Profile: Sequenom Inc (SQNM.O)

Sequenom, Inc. (Sequenom), incorporated in 1994, is a diagnostic testing and genetics analysis company. The Company is focused on providing products, services, diagnostic testing, applications and genetic analysis products that translate the results of genomic science into solutions for biomedical research, translational research, molecular medicine applications, and agricultural, livestock and other areas of research. Its development and commercialization efforts in various diagnostic areas include non-invasive prenatal diagnostics, oncology, infectious diseases and other disorders. The Company is researching, developing and pursuing the commercialization of various non-invasive molecular diagnostic tests for prenatal genetic disorders and diseases, oncology, infectious diseases, and other diseases and disorders. On November 14, 2008, it completed the asset acquisition of the Center for Molecular Medicine, LLC (CMM). On November 17, 2008, the Company acquired Grand Rapids, a center for molecular medicine.

Molecular Diagnostics

The Company has branded its diagnostic technology for prenatal diagnostics, under the name SEQureDx. Sequenom efforts in molecular diagnostics are focused on non-invasive diagnostics using its MassARRAY system. It is primarily focused on developing and commercializing prenatal screening and diagnostic tests using its non-invasive, circulating cell-free fetal (ccff) nucleic acid-based assay technology. This technology is non-invasive to the womb using a simple maternal blood draw for prenatal diagnosis in order to provide information about the fetus early in pregnancy. The Company’s planned screening and diagnostic tests in areas of women’s health, oncology and infectious disease are also non-invasive.

Prenatal Diagnostics

Non-invasive prenatal diagnostic tests based on Sequenom’s foundational fetal nucleic acid analysis are initially being developed on its MassARRAY platform for chromosomal aneuploidies, including Trisomy 21 (Down syndrome), Trisomy 18 (Edwards syndrome), and Trisomy 13 (Patau syndrome), Rhesus D genotyping and gender determination for sex-linked disorders. Through the Clinical Laboratory Improvement Amendments (CLIA) laboratory, the Sequenom Center for Molecular Medicine (SCMM), located in Grand Rapids, Michigan, laboratory developed tests (LDTs) will be developed, validated and commercialized.

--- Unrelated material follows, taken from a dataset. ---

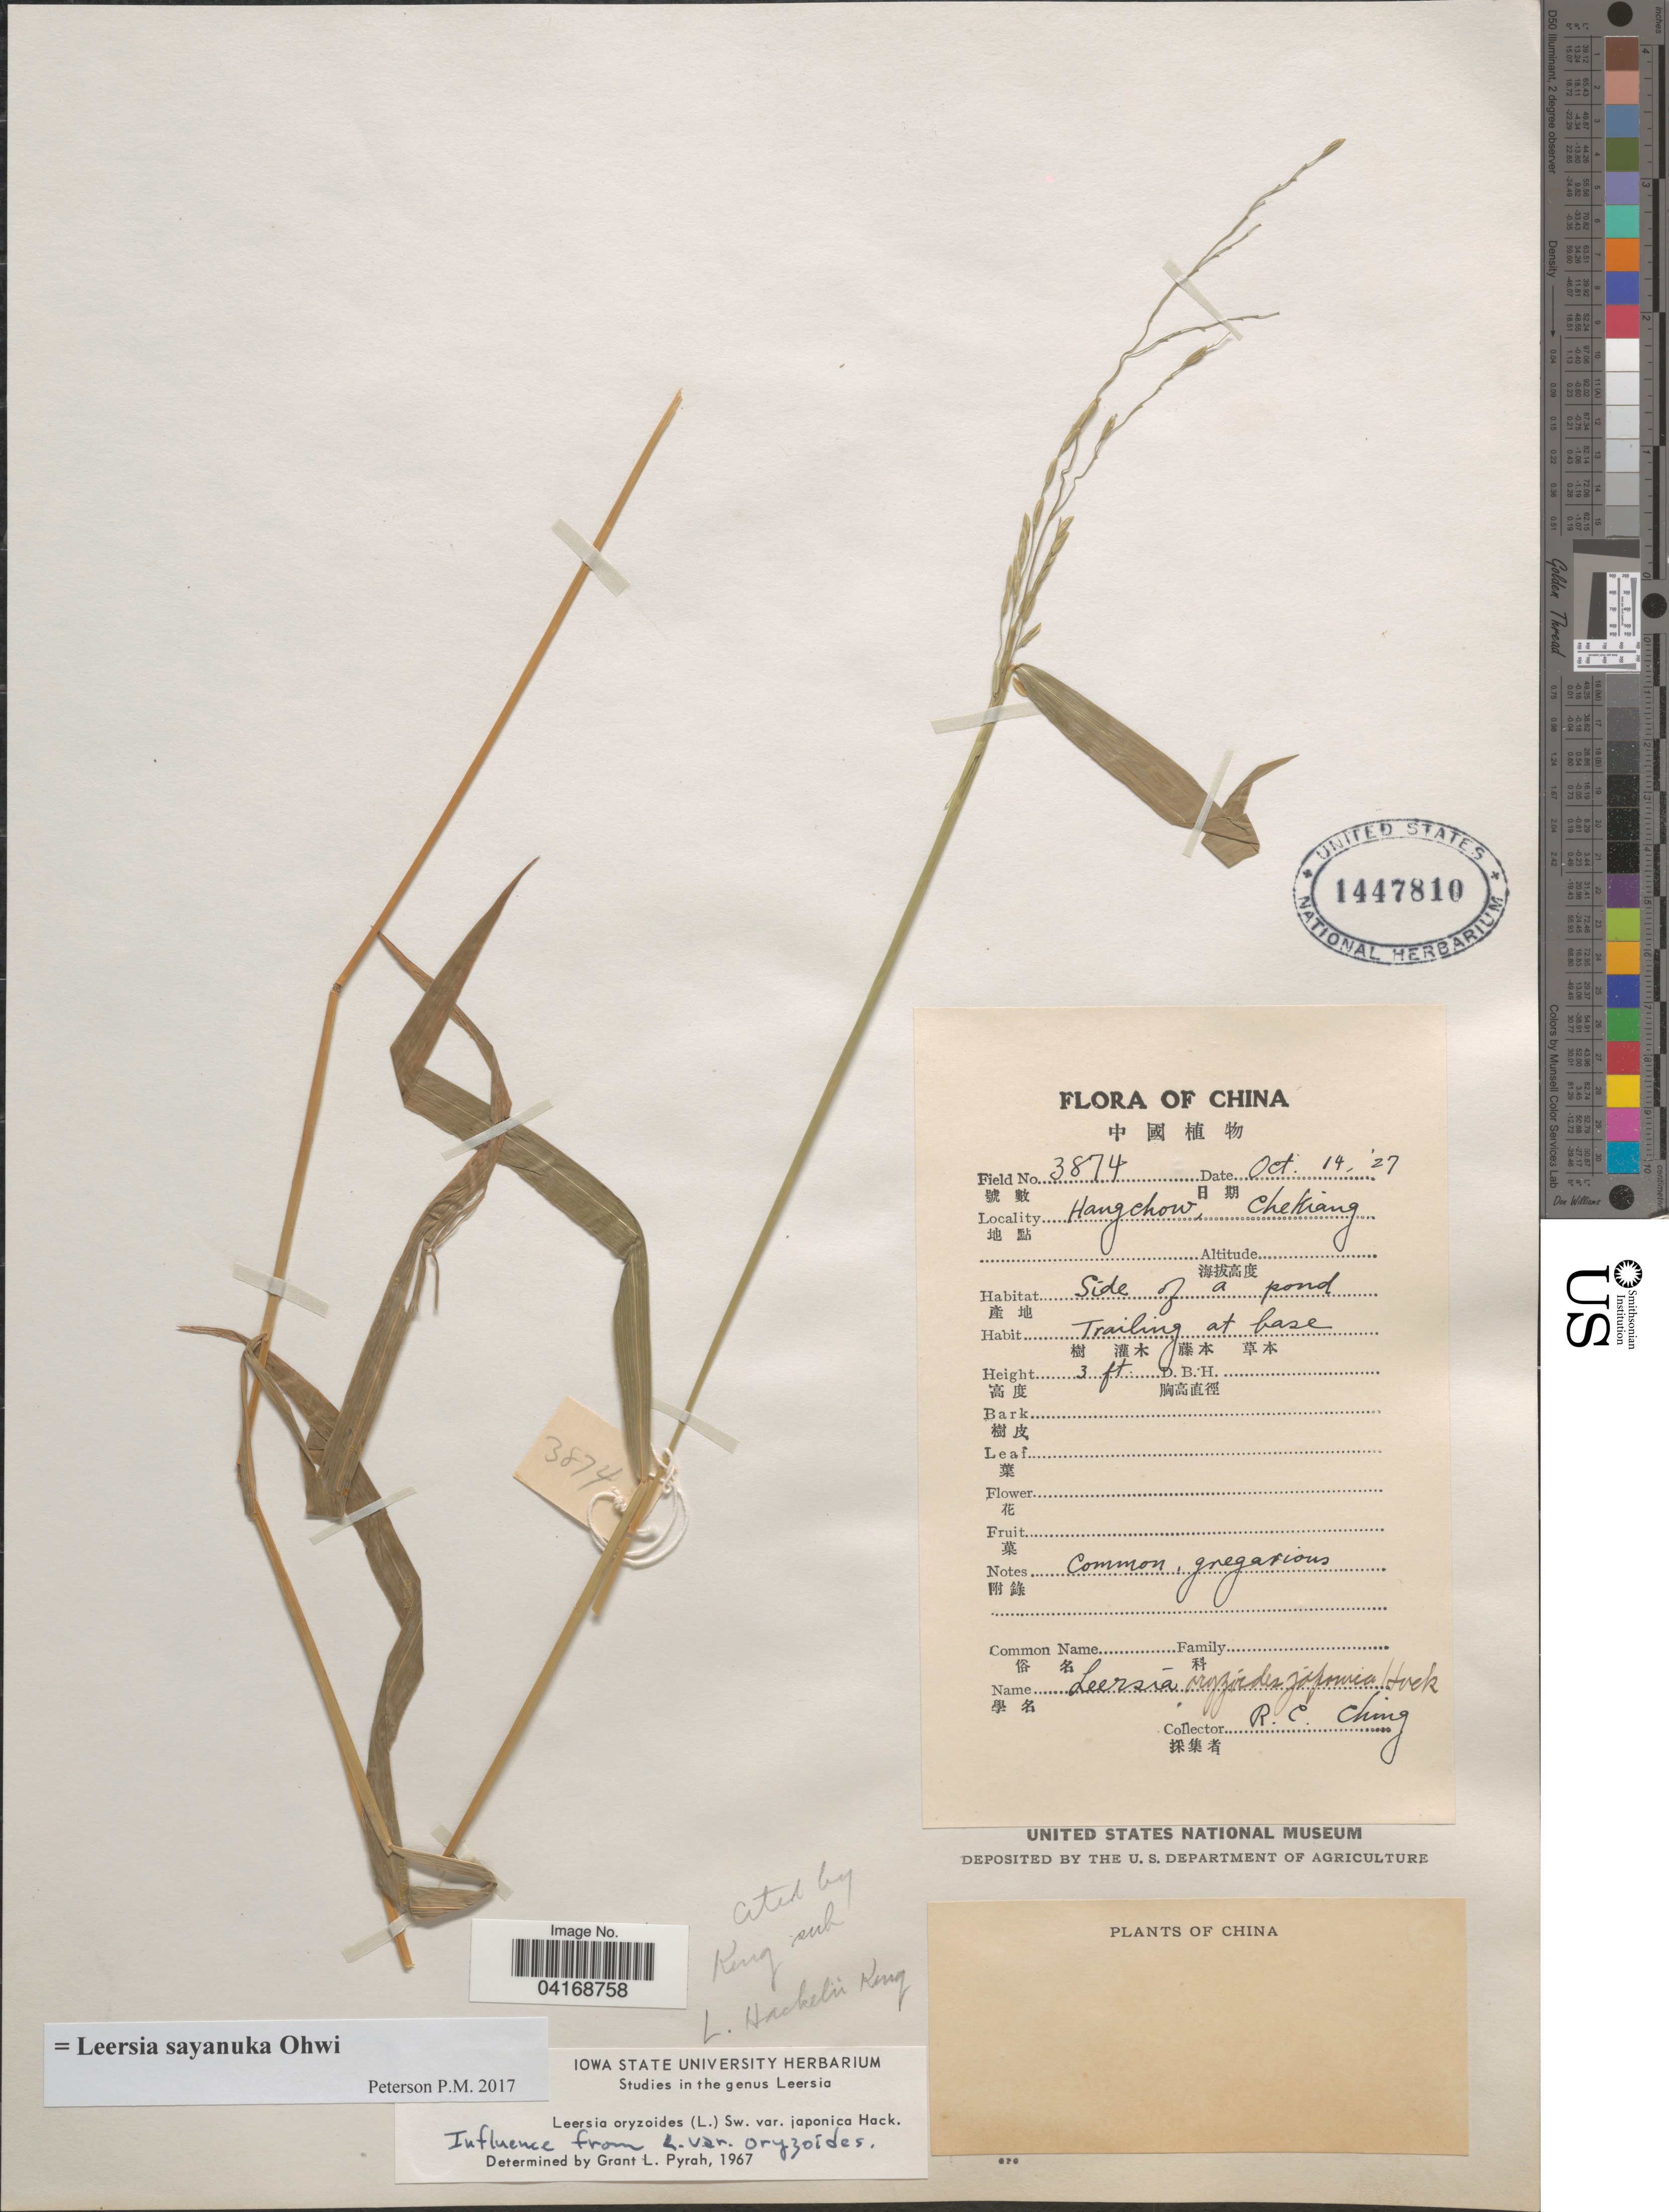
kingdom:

In September 2008, the Company announced results from its Trisomy 21 prenatal test studies using the RNA-based ccff SEQureDx technology. Sequenom reported that data from blinded studies involving 399 clinical samples collected prospectively showed that its test for Down syndrome identified 100% of all Down syndrome samples without any false-positive or false-negative outcomes. In January 2009, it announced further results from additional Trisomy 21 prenatal test studies using RNA-based ccff SEQureDX technology. It presented data for 459 new samples from prospective blinded studies, bringing the total number of samples studied to 858.

Genetic Analysis

The Company’s MassARRAY system, consisting of hardware, software applications, consumable chips and reagents, is a nucleic acid analysis platform that measures genetic target material and variations. Sequenom’s customers include clinical research laboratories, bio-agriculture, bio-technology and pharmaceutical companies, academic institutions, and various government agencies worldwide. Its MassARRAY system provides results for a range of deoxyribonucleic Acid (DNA)/ ribonucleic acid (RNA) analysis applications, including single nucleotide polymorphism (SNP), genotyping detection of mutations, analysis of copy number variants and other structural genome variations. In addition, the system provides quantitative gene expression analysis, quantitative methylation marker analysis, comparative sequence analysis of haploid organisms, SNP discovery, and oligonucleotide quality control. During the year ended December 31, 2008, the Company’s genetics analysis business product offerings and developments included iSEQ Comparative Sequence Analysis, Copy Number Variation (CNV), Epigenomics Applications and Panels, OncoCarta Mutation Panel and Closed Tube Assay.